For those first three months, Lil’s mother had been changed—in love, real love, with someone outside herself for the first time in her life. She didn’t begrudge her infant’s midnight cries or dirty diapers, instead reveling in the intensity of being another creature’s entire whole world. The glow of motherhood wore off, however, as Lil grew. By the time she was a damage-prone toddler, her mother was over parenting.

Eighteen and looking for some space away from her toddler, Abby picked up a job at the local grange, which happened to be right next door to the local tavern. Not long after she started coming home late.

According to Gran, the first time Abby Lane didn’t come home at all was the worst. After getting Lil down for bed, assuring her Mommy would be home later, her grandparents sat up all night by the phone. Abby Lane never called.

Instead, she came back after her next scheduled shift at the grange, buzzing and jumpy and full of news: she was in love. His name was Todd and he worked at the bar next door to the grange. He made her feel alive, and didn’t seem to mind that she brought another man’s child to the relationship. They were going to get married and buy a house and be a real family, once they got enough money, of course.

The next time, when she didn’t come home for a week, earning money was the excuse. They’d landed a job with a big paycheck—so big and intense that she’d lost weight by the time she got back. She said they put in eighty hours each and hadn’t had much time to eat and sleep, let alone enough time to call home to say when they’d be back.

Two days into her disappearance, though, Gran had called the grange to see if she’d shown up there. They let her know that Abby Lane hadn’t been employed with them for over a month. A detail she never shared with her parents.

When Granddad stopped by the tavern, the owner, Old George, a second cousin of Gran’s, said he’d fired Todd for stealing from the register.

When Abby finally came back home, Gran and Granddad put their foot down: if she wanted to step out with Todd, she wasn’t doing it under their roof.

Abby responded by saying she’d go somewhere else then, but when she angrily tried to push past Gran to collect Lil from the room where she napped, Granddad had held up an arm and uttered the words that haunted him until the day he died: “Abby Lane Island. You may be too old to take my orders, but you ain’t taking my granddaughter anywhere. You touch that girl in there and I’ll be laying my own hands on you.”

His voice had been dead calm, his eyes hard and black, and Abby knew he meant what he said.

Gran said the color left Abby’s face in that moment and that she gasped before spitting on the floor. Her whole life that detail had always stood out the most starkly to Lil. Abby Lane had spit on Gran and Granddad’s floor.

The detail that stuck with Gran and Granddad was that that was the last time they saw their daughter alive. After that, she’d turned on her heel, walked out the door, and hopped into the passenger seat of an old blue Chevy. They never saw the driver.

Two years later, on a warm Tuesday in May when Lil was four, the phone rang. Gran was in the garden with Lil.
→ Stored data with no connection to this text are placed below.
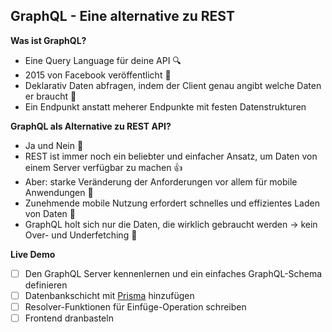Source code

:## GraphQL - Eine alternative zu REST

**Was ist GraphQL?**

- Eine Query Language für deine API 🔍
- 2015 von Facebook veröffentlicht :tada:
- Deklarativ Daten abfragen, indem der Client genau angibt welche Daten er braucht 📝
- Ein Endpunkt anstatt meherer Endpunkte mit festen Datenstrukturen

**GraphQL als Alternative zu REST API?**

- Ja und Nein 🤷‍
- REST ist immer noch ein beliebter und einfacher Ansatz, um Daten von einem Server verfügbar zu machen 👍
- Aber: starke Veränderung der Anforderungen vor allem für mobile Anwendungen 📱
- Zunehmende mobile Nutzung erfordert schnelles und effizientes Laden von Daten 🐎
- GraphQL holt sich nur die Daten, die wirklich gebraucht werden &rarr; kein Over- und Underfetching 🧘

**Live Demo**

- [ ] Den GraphQL Server kennenlernen und ein einfaches GraphQL-Schema definieren
- [ ] Datenbankschicht mit [Prisma](https://www.prisma.io/) hinzufügen
- [ ] Resolver-Funktionen für Einfüge-Operation schreiben
- [ ] Frontend dranbasteln
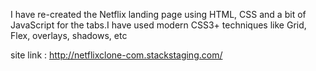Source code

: I have re-created the Netflix landing page using HTML, CSS and a bit of JavaScript for the tabs.I have  used modern CSS3+ techniques like Grid, Flex, overlays, shadows, etc

site link : http://netflixclone-com.stackstaging.com/
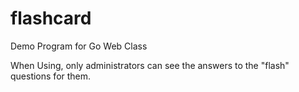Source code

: # flashcard
Demo Program for Go Web Class

When Using, only administrators can see the answers to the "flash" questions for them.
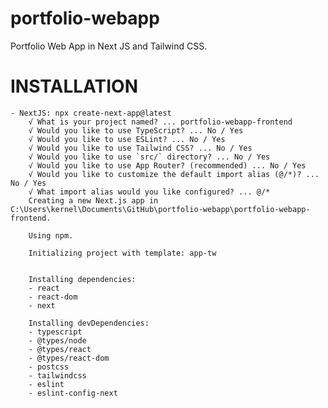 # portfolio-webapp
Portfolio Web App in Next JS and Tailwind CSS.

# INSTALLATION
    - NextJS: npx create-next-app@latest
        √ What is your project named? ... portfolio-webapp-frontend
        √ Would you like to use TypeScript? ... No / Yes
        √ Would you like to use ESLint? ... No / Yes
        √ Would you like to use Tailwind CSS? ... No / Yes
        √ Would you like to use `src/` directory? ... No / Yes
        √ Would you like to use App Router? (recommended) ... No / Yes
        √ Would you like to customize the default import alias (@/*)? ... No / Yes
        √ What import alias would you like configured? ... @/*
        Creating a new Next.js app in C:\Users\kernel\Documents\GitHub\portfolio-webapp\portfolio-webapp-frontend.

        Using npm.

        Initializing project with template: app-tw 


        Installing dependencies:
        - react
        - react-dom
        - next

        Installing devDependencies:
        - typescript
        - @types/node
        - @types/react
        - @types/react-dom
        - postcss
        - tailwindcss
        - eslint
        - eslint-config-next
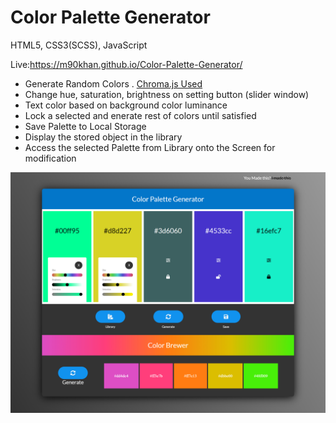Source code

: # Color Palette Generator

HTML5, CSS3(SCSS), JavaScript

Live:https://m90khan.github.io/Color-Palette-Generator/

<ul>
<li>Generate Random Colors . <a href="https://gka.github.io/chroma.js/">Chroma.js Used</a></li>
<li>Change hue, saturation, brightness on setting button (slider window)</li>
<li>Text color based on background color luminance</li>
<li>Lock a selected and enerate rest of colors until satisfied</li>
<li>Save Palette to Local Storage</li>
<li>Display the stored object in the library</li>
<li>Access the selected Palette from Library onto the Screen for modification</li>
</ul>

<img src="img/overview.jpg">
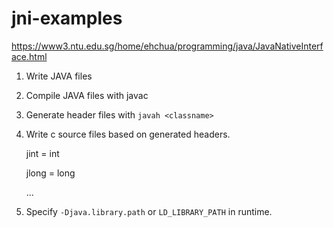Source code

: # jni-examples

https://www3.ntu.edu.sg/home/ehchua/programming/java/JavaNativeInterface.html

1. Write JAVA files

2. Compile JAVA files with javac

3. Generate header files with `javah <classname>`

4. Write c source files based on generated headers.

    jint  = int
    
    jlong = long
    
    ...

5. Specify `-Djava.library.path` or `LD_LIBRARY_PATH` in runtime.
Granddad was away, somewhere between Muskogee and Amarillo, running a herd for their elderly neighbors.

Wrist-deep in fresh soil, and accompanied by Lil, who’d spent their garden time whipping up a prize-worthy batch of mud pies, Gran didn’t make it to the phone in time. That was another one of those details that had mattered more to Gran and Granddad than it did to Lil.

When Gran checked the call log, she said she saw it was a Tulsa number and that that was when she knew.

They didn’t have anybody in Tulsa and the farmhouse number was unlisted. The call could only be Abby.